The General doesn't do this very often, but yesterday he spoke out in his own voice:

When you're the father of two beautiful daughters, your house becomes a gathering place for young men. That was certainly the case when my daughters were in high school. We were lucky, most of them were good kids. I spent quite a bit of time with them and got to know them very well.
Now they're coming home from war. The all American boy with a heart of gold talks of his hate for 'hajis' and wishes we could nuke the place. The class clown sits in his room all day staring at the Cartoon Channel while self medicating with pot and booze. The nice liberal Jewish boy who melted my wife's yenta heart tells us in a dispassionate, far-away monotone that 'killing those animals was like stepping on ants.' Our 'son' screams at night. My heart breaks for these boys we adopted in their teenage years. They've lost their souls. And for what?
War does this to people. That's why it should never be entered into unless there is no other alternative. That wasn't the case for this war. As far as I can tell, we invaded Iraq because Bush and the necons wanted to be remembered as great men like Roosevelt or Lincoln, or perhaps more accurately, Augustus.
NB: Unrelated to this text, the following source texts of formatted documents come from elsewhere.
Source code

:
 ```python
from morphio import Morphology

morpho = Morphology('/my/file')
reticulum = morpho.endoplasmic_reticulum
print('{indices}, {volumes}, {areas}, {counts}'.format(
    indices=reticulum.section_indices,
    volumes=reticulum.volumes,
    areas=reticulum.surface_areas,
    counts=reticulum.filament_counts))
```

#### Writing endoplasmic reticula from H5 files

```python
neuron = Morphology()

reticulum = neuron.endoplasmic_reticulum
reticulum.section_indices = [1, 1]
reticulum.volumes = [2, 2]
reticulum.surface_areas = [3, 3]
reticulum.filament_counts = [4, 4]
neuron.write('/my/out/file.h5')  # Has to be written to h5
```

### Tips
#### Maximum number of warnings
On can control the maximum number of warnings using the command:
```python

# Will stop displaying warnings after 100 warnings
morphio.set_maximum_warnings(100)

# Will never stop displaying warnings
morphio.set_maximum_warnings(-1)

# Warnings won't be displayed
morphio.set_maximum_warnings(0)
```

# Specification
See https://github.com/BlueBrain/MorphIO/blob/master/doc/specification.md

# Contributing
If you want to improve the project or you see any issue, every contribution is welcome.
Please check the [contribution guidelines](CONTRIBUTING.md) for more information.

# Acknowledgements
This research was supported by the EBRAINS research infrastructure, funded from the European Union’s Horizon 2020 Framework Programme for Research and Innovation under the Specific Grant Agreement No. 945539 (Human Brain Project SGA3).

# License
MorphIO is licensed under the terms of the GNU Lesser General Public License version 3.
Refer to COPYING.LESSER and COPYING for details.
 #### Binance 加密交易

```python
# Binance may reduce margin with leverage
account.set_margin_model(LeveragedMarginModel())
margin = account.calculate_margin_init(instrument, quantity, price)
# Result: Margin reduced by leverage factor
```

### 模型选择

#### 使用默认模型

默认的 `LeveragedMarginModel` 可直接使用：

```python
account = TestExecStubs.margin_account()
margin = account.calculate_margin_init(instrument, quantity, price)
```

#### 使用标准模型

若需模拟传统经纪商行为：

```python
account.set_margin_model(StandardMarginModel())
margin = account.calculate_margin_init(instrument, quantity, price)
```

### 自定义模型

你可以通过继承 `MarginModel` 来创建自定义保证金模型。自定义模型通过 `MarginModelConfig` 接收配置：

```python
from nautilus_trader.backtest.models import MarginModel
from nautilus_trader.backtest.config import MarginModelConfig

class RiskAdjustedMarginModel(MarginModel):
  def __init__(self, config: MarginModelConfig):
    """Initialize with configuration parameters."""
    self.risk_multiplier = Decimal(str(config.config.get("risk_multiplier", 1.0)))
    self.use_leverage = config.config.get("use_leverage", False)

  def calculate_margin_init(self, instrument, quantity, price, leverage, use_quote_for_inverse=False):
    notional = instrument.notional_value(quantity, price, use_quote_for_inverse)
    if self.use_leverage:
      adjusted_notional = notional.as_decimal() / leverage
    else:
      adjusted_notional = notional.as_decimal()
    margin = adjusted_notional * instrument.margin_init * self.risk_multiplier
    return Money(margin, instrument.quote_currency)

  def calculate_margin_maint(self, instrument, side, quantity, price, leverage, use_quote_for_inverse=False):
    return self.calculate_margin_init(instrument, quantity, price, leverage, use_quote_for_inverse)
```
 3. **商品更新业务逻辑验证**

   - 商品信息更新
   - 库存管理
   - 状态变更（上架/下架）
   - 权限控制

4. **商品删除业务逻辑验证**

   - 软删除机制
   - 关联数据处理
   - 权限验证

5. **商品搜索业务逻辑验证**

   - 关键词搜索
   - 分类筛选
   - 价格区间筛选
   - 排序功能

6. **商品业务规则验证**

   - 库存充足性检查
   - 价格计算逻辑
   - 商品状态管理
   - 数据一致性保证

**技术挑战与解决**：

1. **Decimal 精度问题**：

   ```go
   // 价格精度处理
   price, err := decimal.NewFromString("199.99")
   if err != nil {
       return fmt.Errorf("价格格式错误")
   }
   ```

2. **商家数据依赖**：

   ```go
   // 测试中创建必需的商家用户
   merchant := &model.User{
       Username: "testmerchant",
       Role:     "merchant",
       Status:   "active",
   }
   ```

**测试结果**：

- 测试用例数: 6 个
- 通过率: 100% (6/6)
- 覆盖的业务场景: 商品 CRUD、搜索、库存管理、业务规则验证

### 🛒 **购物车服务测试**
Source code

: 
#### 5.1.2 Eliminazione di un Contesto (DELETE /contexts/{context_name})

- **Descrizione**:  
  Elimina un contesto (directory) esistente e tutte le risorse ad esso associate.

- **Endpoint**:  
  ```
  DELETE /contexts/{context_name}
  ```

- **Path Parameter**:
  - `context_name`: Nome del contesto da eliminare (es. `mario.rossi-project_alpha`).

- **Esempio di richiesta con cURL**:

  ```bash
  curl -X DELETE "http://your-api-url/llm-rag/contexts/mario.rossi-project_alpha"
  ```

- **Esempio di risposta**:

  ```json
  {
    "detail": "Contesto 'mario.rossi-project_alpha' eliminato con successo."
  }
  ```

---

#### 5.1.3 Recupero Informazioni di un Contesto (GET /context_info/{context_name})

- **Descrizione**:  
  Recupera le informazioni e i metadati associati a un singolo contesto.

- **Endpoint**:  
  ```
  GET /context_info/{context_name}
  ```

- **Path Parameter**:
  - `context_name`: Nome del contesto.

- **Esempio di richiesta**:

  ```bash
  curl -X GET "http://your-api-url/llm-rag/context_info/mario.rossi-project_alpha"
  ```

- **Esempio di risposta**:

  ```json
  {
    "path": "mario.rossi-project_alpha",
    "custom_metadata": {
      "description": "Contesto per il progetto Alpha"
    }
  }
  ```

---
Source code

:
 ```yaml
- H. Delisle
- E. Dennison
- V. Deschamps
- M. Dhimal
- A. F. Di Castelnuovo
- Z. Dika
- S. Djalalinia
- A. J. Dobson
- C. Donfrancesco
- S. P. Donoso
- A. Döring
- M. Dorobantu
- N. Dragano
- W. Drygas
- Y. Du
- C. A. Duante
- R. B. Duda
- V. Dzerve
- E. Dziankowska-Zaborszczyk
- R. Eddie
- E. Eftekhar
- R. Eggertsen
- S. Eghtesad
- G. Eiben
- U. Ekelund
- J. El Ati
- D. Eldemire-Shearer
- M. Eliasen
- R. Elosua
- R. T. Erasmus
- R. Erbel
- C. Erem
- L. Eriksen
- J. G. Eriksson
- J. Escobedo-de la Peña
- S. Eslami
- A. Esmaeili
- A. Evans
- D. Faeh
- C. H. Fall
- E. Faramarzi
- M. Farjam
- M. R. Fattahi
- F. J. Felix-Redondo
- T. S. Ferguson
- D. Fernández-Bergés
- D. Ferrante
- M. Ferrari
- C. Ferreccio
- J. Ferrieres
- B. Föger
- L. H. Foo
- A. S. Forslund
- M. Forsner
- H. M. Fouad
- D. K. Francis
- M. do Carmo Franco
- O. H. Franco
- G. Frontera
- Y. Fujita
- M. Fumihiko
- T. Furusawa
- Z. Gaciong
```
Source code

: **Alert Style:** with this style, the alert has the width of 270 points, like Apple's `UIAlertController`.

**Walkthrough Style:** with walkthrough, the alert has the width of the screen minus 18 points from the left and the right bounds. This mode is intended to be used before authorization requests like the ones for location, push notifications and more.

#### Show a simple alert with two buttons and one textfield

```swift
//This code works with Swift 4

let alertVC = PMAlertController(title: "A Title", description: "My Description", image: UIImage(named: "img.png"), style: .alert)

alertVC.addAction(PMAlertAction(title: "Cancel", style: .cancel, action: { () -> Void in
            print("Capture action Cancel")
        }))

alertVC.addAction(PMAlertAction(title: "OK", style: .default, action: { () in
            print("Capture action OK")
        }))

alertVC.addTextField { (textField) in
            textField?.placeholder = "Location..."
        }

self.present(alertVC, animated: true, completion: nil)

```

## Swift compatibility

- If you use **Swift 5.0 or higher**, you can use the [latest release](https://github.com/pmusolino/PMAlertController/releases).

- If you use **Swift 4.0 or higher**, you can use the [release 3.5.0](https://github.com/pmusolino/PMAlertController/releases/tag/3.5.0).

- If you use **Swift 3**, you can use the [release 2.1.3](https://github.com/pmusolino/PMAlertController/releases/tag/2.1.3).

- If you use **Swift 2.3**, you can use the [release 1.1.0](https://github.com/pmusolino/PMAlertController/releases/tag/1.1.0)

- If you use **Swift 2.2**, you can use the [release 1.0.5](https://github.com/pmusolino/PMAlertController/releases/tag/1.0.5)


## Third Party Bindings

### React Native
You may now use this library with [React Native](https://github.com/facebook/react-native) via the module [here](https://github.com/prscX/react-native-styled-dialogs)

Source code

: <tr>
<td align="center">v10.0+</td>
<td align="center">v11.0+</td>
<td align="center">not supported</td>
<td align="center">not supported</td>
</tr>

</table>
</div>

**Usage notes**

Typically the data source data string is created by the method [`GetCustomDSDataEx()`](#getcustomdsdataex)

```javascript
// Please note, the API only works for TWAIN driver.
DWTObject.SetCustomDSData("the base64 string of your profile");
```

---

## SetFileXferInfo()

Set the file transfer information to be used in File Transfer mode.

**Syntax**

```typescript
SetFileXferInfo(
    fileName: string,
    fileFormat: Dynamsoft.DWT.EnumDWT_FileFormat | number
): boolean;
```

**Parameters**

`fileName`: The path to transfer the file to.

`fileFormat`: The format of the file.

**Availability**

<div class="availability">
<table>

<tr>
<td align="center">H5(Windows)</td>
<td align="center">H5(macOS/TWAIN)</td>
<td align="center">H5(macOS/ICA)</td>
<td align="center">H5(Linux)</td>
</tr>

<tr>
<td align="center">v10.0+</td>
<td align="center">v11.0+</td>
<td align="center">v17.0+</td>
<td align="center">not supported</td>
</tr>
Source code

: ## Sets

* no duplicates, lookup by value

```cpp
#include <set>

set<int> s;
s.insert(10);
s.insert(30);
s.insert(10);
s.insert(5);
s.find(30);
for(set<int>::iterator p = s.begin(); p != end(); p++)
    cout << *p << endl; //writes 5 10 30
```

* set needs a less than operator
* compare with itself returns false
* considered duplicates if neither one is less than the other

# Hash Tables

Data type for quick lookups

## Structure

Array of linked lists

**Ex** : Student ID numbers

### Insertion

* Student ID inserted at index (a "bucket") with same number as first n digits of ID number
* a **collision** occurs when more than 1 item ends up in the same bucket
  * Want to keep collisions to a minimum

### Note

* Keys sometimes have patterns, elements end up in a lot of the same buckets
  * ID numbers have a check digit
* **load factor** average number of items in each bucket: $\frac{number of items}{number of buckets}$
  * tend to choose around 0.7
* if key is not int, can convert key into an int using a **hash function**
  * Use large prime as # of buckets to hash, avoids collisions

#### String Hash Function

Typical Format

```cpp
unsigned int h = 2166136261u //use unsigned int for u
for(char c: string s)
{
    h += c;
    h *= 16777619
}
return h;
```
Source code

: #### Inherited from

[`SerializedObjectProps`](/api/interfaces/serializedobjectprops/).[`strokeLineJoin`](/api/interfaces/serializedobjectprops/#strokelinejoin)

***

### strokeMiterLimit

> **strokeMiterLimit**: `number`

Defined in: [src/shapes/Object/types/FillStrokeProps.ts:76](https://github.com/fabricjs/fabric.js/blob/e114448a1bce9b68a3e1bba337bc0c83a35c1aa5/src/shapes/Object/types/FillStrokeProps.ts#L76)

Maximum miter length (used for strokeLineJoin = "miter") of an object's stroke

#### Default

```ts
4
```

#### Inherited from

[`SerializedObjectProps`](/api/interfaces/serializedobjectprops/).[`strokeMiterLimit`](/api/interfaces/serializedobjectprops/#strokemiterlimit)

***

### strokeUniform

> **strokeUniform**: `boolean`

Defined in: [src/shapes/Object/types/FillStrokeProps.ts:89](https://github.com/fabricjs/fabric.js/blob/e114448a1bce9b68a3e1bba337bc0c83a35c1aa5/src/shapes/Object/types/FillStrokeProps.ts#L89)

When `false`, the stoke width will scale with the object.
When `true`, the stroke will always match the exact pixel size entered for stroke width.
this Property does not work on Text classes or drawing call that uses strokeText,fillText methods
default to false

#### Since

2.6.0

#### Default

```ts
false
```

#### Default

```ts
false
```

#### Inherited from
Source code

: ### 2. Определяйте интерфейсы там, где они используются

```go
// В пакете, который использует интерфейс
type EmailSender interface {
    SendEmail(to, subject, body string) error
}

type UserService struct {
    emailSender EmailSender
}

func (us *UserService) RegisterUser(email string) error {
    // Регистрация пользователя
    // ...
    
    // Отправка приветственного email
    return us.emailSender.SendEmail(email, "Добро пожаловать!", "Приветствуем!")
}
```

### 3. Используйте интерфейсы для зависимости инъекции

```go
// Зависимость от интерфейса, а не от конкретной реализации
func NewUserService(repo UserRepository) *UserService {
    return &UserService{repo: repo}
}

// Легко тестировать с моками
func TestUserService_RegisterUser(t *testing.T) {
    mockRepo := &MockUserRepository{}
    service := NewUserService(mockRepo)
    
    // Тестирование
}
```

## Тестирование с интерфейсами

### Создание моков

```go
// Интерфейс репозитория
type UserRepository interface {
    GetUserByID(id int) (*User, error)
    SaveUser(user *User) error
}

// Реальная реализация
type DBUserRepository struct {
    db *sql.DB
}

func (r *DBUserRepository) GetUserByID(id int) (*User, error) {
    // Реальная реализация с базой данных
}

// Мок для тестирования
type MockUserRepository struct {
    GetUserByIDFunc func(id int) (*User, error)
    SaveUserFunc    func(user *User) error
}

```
It's there in the subtext of PNAC papers for all to see. The oil is just gravy. That's evil.
And people wonder why parents won't let their boys enlist.
I disagree with the General in one respect. I don't think that it is war itself which does this to young soldiers, it is killing civilians.
And American soldiers have been killing civilians in Iraq for the last two years.
These young men are shooting up cars full of women and children at checkpoints. They're breaking into homes and manhandling screaming grandmothers. They're arresting thousands of prisoners and they have no way to tell which ones are actually enemies, because they have to think of every man they see as their enemy. Whenever they walk along a street, they have to be ready to kill. These soldiers have to develop a brutal, callous disrespect for every single person they see who isn't American. Soldiers also targeted civilians in Vietnam -- and that war brutalized soldiers to the point that ordinary American boys committed the My Lai massacre and how many others.
In a righteous war these soldiers and their families can find some solace and healing in the belief that the sacrifice of their basic humanity was worthwhile. But Iraq is not a righteous war and the soldiers know it.